Not only do we have a rich set of interlinked numismatic projects focusing on hoards, coins, and coin types, but now between these things and numismatic monographs and journals, archival research notebooks, finding aids, and authority records. Not only is it possible to read biographical information about Sydney Noe in Archer, you can view a map and timeline of his life, his social network graph, and gain access to a list of materials written by or about him.

This is the topic of my CAA presentation in Oslo in a few weeks.

Friday, March 11, 2016

Toward a more thoroughly integrated numismatic research system

I am making updates to our systems in preparation for the initial publication of NEH/Mellon EBooks. Part of the project is to thoroughly integrate these EBooks with our collection, archives, IGCH, and related project databases. I still have some work to do, but should have the first EBooks ready next week.
I updated the RDF model for our digitized Newell notebooks to conform to the model for our EBooks (Open Annotation) (there is one book published so far, the ANS Medals book by Miller). What this means is that mentions of IGCH, other scholars represented in our biographies site, and [soon] individual coins in Newell's notebooks will be made available through those other interfaces.

See http://coinhoards.org/id/igch1399

  • You can click on individual pages where Newell notes IGCH1399, and the page will load in Archer.
  • You can see a list of coin types from this hoard, and you can download the list of coin types or a full list of coins from the hoard (note that we aren't publishing our Greek coins that aren't connected to coin type URIs in nomisma.org's SPARQL endpoint).

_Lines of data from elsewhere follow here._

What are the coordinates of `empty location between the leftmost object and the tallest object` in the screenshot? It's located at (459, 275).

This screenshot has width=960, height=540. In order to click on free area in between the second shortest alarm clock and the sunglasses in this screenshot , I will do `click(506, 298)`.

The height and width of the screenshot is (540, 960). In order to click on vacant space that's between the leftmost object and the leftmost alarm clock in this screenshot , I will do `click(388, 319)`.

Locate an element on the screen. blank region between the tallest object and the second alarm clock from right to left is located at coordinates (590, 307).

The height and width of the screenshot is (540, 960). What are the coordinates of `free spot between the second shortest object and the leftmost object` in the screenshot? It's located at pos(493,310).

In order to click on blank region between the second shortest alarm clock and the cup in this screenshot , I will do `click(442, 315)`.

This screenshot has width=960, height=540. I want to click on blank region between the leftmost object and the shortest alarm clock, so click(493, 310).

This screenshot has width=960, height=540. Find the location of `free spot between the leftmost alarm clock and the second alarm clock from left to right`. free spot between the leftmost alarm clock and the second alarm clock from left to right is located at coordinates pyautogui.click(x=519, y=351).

On http://numismatics.org/authority/id/newell (an EAC-CPF authority record)

These already functioned --
  • See a list of archival materials about Edward Newell
  • (Fairly new) Several annotations in Miller's Medallic Arts of the ANS where he mentions Newell. You can click a link to go directly to a section.
  • A social network graph showing Newell and his relations (also driven by SPARQL, detailed here).

On http://numismatics.org/authority/id/noe
  • As before, you can get a list of archival materials about Noe
  • Newell mentions Noe on two pages of a notebook

Next steps:
  1. Update the code for Mantis to display annotations about specific coins referenced in Newell's notebooks or our EBooks.
  2. Update the Pelagios exports for the Digital Library and Archer to make our EBooks and archival materials more broadly accessible to the ancient world community
  3. Build widgets into our Digital Library to pull data from our other systems

This interlinking will be inherent to the publication mechanism for our EBooks. When we publish the first several next week, the annotations will be available in Mantis, the Archer Biographies, IGCH, etc.

I will be discussing these things and more in my presentation at CAA in Oslo at the end of the month.